- [Aim of the exercise]: From the listing below, reproduce word for word the part that opens with the line containing "Cookie-Zustimmung verwalten" and closes with the line containing "dm-drogerie"; reproduce nothing else.

- [Data to examine]:
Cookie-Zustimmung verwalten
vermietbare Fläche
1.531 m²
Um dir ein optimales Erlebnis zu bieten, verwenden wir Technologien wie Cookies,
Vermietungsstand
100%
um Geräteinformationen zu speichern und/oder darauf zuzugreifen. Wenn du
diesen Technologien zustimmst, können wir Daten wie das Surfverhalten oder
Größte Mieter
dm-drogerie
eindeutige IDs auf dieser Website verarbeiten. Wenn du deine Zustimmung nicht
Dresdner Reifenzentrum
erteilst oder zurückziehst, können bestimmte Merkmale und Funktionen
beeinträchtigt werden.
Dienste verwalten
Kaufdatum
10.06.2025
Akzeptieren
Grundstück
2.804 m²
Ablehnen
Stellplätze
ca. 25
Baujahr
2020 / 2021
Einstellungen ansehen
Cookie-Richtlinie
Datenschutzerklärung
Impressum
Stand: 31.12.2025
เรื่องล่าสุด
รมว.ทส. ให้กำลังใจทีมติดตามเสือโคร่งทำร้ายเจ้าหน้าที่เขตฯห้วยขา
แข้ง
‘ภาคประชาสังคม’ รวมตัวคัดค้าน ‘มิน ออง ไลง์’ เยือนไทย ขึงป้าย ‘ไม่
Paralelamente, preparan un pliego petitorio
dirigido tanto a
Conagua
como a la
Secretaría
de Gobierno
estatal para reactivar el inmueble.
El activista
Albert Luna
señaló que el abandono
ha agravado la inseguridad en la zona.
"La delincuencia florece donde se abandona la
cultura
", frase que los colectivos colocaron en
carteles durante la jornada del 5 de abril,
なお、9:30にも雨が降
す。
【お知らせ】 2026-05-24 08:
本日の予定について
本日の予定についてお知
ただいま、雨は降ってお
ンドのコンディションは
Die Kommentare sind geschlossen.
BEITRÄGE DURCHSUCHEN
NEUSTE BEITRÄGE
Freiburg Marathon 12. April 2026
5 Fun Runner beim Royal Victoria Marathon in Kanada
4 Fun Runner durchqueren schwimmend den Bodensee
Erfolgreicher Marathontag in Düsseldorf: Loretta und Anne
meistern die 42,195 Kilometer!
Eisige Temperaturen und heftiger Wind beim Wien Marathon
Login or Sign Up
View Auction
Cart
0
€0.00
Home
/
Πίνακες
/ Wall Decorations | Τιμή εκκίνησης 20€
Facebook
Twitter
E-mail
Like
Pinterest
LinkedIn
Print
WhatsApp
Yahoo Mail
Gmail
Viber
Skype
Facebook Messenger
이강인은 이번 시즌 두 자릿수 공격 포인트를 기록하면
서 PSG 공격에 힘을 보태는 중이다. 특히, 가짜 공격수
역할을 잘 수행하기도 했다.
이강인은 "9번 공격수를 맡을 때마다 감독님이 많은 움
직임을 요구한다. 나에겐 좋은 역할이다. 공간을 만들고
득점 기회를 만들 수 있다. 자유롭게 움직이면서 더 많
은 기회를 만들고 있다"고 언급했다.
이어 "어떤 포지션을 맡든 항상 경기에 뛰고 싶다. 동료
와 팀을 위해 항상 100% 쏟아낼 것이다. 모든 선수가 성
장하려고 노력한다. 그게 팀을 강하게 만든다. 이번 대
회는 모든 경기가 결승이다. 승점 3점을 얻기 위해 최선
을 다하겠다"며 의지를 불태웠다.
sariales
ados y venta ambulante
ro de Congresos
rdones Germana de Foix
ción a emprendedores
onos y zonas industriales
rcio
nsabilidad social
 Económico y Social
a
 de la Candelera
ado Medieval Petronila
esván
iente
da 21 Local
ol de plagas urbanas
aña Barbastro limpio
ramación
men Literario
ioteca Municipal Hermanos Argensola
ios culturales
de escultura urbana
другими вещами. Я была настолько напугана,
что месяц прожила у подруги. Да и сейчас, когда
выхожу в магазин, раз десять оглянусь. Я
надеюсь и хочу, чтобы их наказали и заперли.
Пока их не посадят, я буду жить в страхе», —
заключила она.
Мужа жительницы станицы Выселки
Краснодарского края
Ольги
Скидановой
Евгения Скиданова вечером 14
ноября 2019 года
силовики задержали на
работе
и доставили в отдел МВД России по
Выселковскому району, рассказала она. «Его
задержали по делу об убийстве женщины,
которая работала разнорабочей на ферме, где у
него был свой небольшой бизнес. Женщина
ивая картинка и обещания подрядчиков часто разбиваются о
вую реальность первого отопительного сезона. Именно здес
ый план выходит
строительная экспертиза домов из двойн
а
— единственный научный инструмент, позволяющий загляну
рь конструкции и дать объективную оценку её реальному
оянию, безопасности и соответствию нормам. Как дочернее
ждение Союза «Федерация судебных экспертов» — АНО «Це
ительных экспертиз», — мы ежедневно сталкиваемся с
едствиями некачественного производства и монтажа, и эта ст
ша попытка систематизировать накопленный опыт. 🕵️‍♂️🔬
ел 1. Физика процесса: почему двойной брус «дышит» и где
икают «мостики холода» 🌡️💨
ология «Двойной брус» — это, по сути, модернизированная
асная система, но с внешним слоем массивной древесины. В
...
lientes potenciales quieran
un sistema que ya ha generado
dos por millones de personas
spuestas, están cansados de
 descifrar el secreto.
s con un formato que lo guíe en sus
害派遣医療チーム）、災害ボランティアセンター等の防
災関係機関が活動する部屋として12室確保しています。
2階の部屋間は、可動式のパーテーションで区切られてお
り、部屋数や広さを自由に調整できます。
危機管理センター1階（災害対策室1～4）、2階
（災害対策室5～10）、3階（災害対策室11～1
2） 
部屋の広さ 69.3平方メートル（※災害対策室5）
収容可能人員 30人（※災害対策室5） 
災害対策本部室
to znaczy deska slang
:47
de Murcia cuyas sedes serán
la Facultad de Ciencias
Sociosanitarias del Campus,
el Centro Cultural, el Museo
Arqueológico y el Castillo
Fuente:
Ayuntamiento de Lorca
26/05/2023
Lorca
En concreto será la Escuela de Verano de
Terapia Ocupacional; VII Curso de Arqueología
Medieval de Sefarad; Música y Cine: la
...
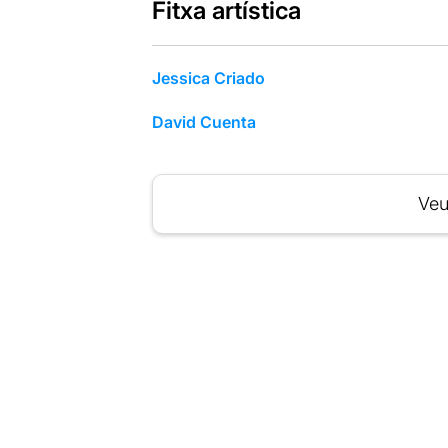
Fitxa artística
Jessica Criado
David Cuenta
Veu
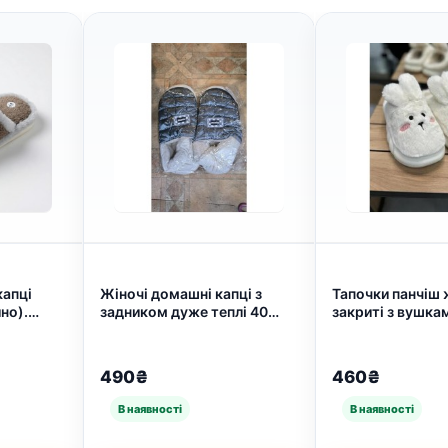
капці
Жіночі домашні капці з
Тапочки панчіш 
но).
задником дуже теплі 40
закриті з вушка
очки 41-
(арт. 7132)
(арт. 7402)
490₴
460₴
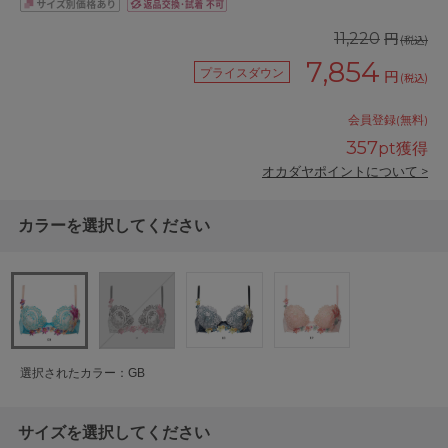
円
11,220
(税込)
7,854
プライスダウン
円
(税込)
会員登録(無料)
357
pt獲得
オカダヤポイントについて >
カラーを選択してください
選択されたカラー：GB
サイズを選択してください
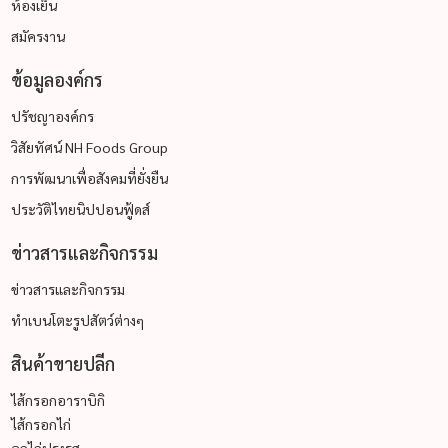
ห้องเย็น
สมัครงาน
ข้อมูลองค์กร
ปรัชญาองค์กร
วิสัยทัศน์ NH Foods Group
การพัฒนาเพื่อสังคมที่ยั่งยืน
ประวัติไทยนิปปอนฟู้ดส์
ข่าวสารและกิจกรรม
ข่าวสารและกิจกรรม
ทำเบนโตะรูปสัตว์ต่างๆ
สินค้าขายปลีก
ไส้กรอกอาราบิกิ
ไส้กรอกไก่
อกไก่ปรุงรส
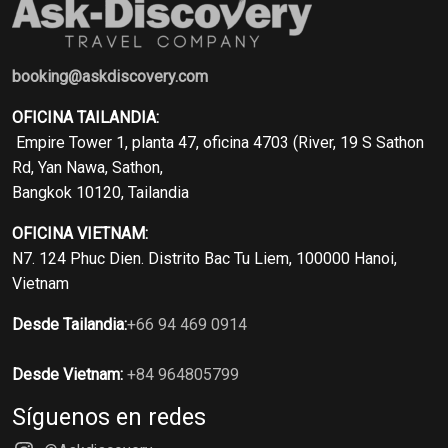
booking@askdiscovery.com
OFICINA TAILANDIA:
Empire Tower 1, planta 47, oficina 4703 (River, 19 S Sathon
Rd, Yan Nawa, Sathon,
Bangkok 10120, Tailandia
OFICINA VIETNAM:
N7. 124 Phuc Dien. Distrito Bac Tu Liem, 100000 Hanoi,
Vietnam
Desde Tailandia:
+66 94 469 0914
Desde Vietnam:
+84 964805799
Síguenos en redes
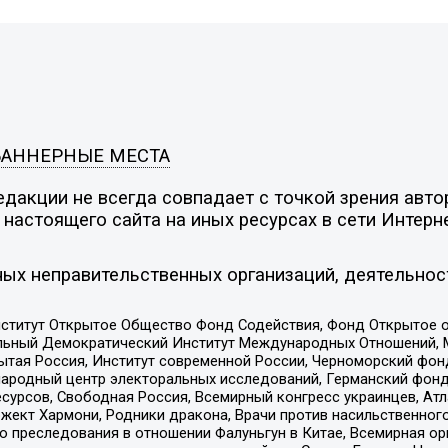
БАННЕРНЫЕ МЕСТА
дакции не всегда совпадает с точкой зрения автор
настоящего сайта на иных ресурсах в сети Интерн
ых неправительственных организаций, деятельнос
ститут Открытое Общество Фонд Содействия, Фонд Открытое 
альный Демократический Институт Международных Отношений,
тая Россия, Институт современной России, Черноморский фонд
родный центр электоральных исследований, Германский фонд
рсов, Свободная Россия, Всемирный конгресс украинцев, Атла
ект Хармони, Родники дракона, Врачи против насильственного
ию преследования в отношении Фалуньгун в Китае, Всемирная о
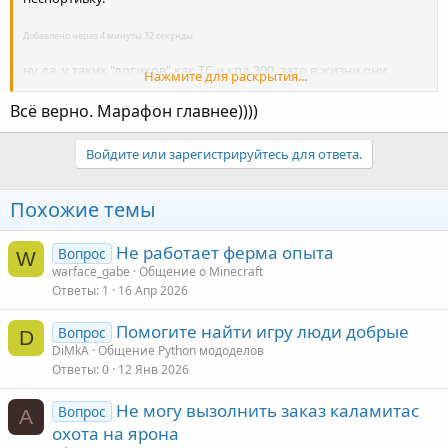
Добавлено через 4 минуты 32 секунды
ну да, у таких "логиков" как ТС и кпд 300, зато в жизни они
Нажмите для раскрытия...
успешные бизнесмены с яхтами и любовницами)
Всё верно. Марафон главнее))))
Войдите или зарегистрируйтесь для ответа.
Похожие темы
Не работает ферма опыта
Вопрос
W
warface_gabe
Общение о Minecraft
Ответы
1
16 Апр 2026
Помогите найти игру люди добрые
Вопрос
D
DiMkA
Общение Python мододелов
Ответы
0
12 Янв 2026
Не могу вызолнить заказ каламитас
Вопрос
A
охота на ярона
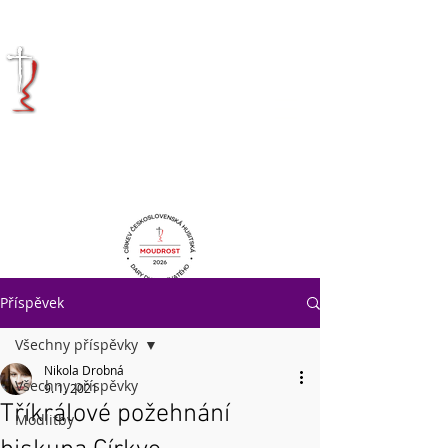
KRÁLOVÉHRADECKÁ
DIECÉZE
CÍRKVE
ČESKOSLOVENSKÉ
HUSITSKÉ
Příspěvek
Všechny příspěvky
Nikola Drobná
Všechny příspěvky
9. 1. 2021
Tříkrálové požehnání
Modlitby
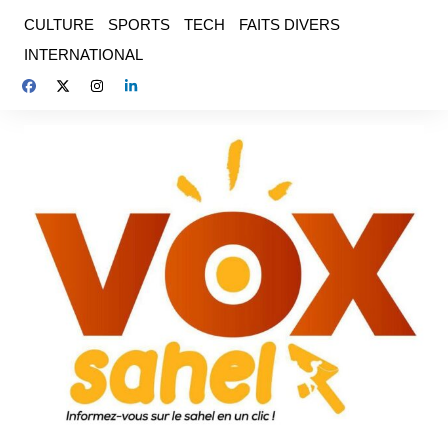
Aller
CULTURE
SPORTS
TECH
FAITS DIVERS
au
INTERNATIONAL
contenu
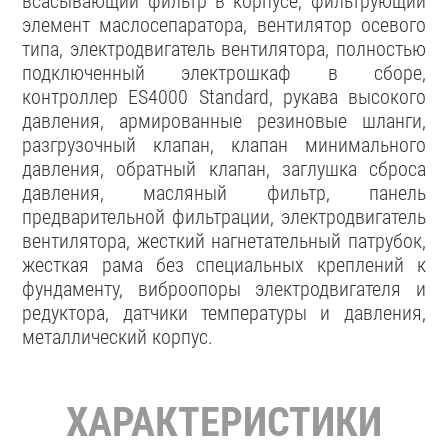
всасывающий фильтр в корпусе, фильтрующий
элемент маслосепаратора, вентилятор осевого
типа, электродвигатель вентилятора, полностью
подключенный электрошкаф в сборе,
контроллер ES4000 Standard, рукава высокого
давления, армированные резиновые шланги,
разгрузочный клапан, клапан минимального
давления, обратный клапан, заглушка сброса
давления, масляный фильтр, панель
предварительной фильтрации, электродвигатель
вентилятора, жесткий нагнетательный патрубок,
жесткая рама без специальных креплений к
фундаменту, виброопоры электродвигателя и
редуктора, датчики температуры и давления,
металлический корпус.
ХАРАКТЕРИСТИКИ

- [Answer box]:
Cookie-Zustimmung verwalten
vermietbare Fläche
1.531 m²
Um dir ein optimales Erlebnis zu bieten, verwenden wir Technologien wie Cookies,
Vermietungsstand
100%
um Geräteinformationen zu speichern und/oder darauf zuzugreifen. Wenn du
diesen Technologien zustimmst, können wir Daten wie das Surfverhalten oder
Größte Mieter
dm-drogerie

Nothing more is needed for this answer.